Rio - Eu estava voltando do “ao vivo” no programa da maravilhosa Fátima Bernardes. Para além do ‘Encontro’ com ela, eu encontraria o cara pobre que fui, ali, sentado às margens da Lagoa Rodrigo de Freitas. Já na ida com o motorista da Globo, eu tinha elogiado a radio que ele ouvia, só tocava musicão. E eu tinha postado foto nas redes sociais, avisando que eu estava a caminho do programa. Tantos pediam que eu mandasse beijos durante a transmissão, outros convidavam para jogar Crush não sei o que, na internet. E eu lá questionando selfies, fotos e solidão destes ao não terem ao vivo companheiros para bater papo ou fotos, se entreter com cartas e beijos, no rosto ou na boca.

Ou seja, eu ali, vestido de Odete Roitman, a rica e cheirosa, topete armado, já no maior climão de que o personagem que aparece na tela é só mais um dos Miltons possíveis, dentre os vários que convivem em minhas entranhas. Igualzinho ao resto da humanidade, como vocês. Eu sei que só muda de endereço, e este privilégio potencializado no artista é democrático, está em todo mundo: a máscara, a persona que interpretamos. Do nada, começou a tocar ‘Skyline Pigeon’ com Elton John no som. Como eu estava olhando para o calçamento iluminado pelo sol, que pavimenta a margem do espelho d’água, os acordes já me mantiveram lá e o cérebro estilhaçou e voltou, mergulhado na força do redemoinho de emoções: na rua de terra batida, vermelha, empoeirada, eu chego num sábado de manhã num cursinho de inglês na periferia de Belém do Pará dos anos 70, para aproveitar a aula de graça que todos podiam fazer para avaliar se continuariam ou não. Sem dinheiro para me matricular, para mim aquilo era o evento. Passei quatro horas cantando a bendita música com o gordo professor e outros alunos que perdi na poeira dos tempos. E fui repetindo cada frase, catando os significados, me lembrando da roupa sórdida, única que tinha para usar.

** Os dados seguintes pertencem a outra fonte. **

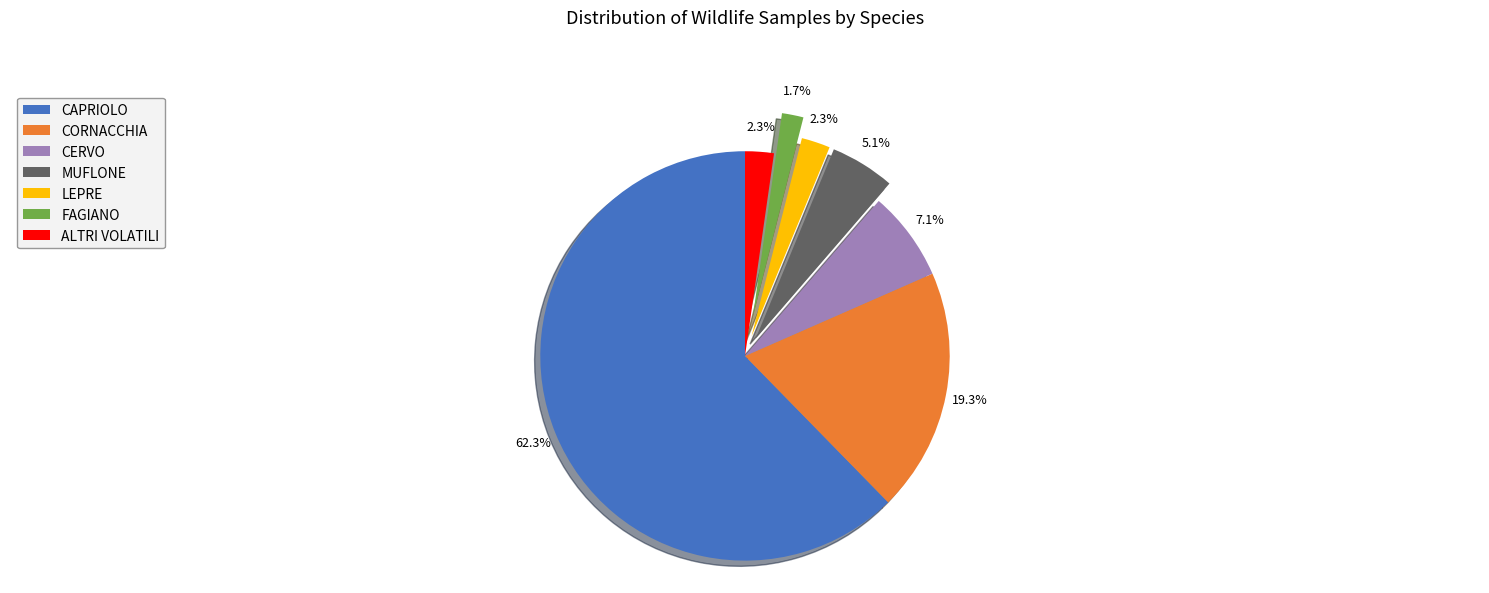

Which has a higher value, CORNACCHIA or LEPRE?

CORNACCHIA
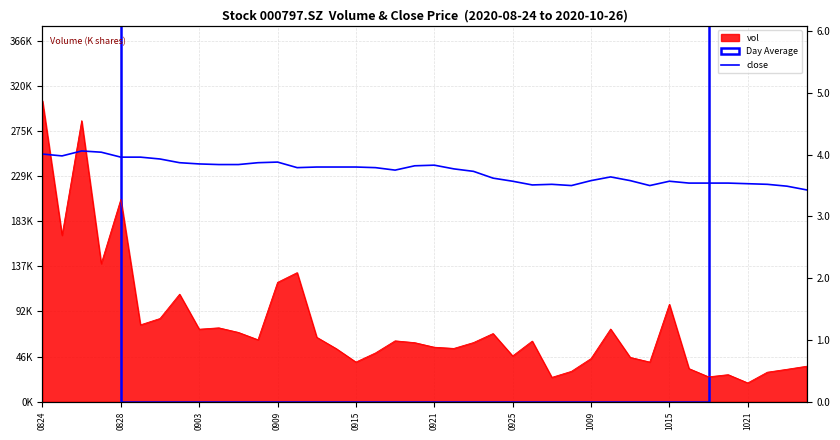

How many data points does each series have?

40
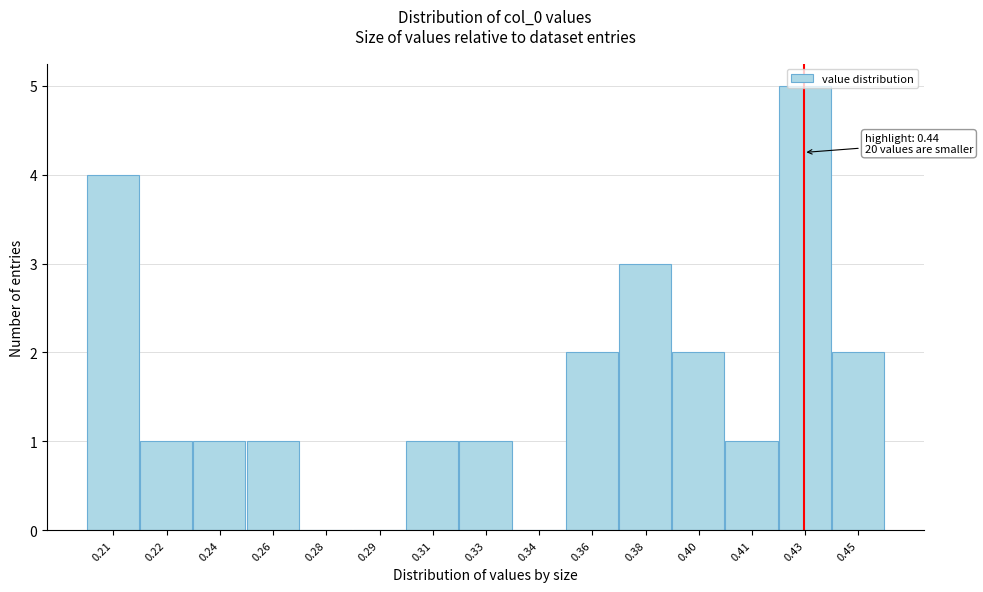

What is the change in value from 0.24 to 0.38?

+2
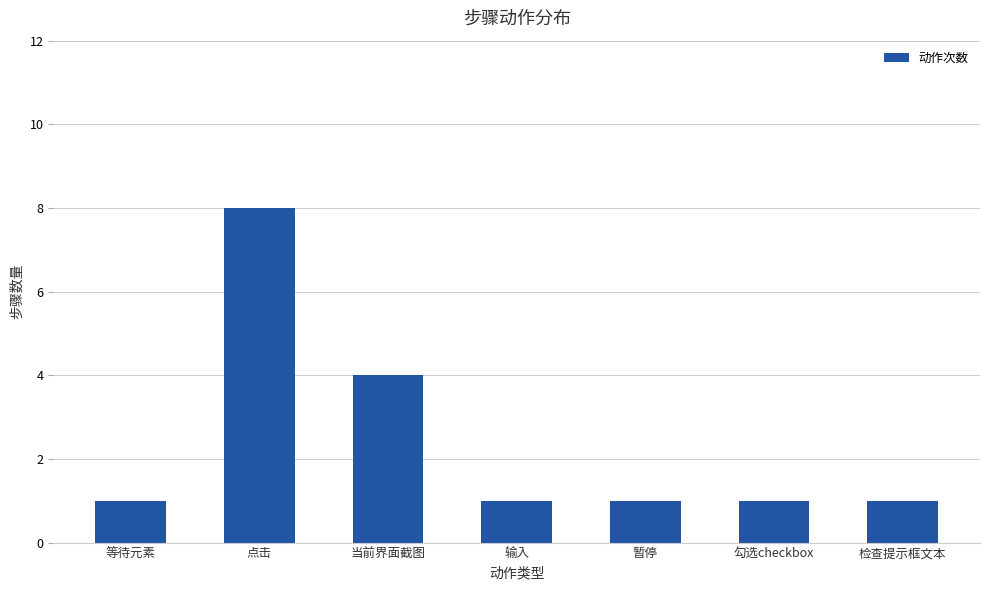

Reading right to left, what are all the values shown in this chart?

1	1	1	1	4	8	1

E do esforço gigante para aprender, crescer, porque sábado era dia de brincar, descansar, não fazer nada, três atividades que em absoluto não interessavam para a criatura que tinha que lançar-se ao mundo, pois não viraria suco na centrifugadora do destino, voraz máquina que tentava me convencer de que daquilo eu não passaria.

Eu andava léguas para chegar a pé no destino e ouvir gente falando inglês. Senti os cheiros, a força das vísceras incomodadas pela imobilidade: “Liberte-me de suas mãos, deixe-me voar por terras distantes desconhecidas, não quero ser a sombra triste, preciso encontrar o vento que mude a maré, sou um simples pombo esperando de novo abrir as asas e empreender maravilhoso voo em direção aos sonhos”. Tudo o que eu precisava ouvir para arrumar a mala que minha alma sempre foi!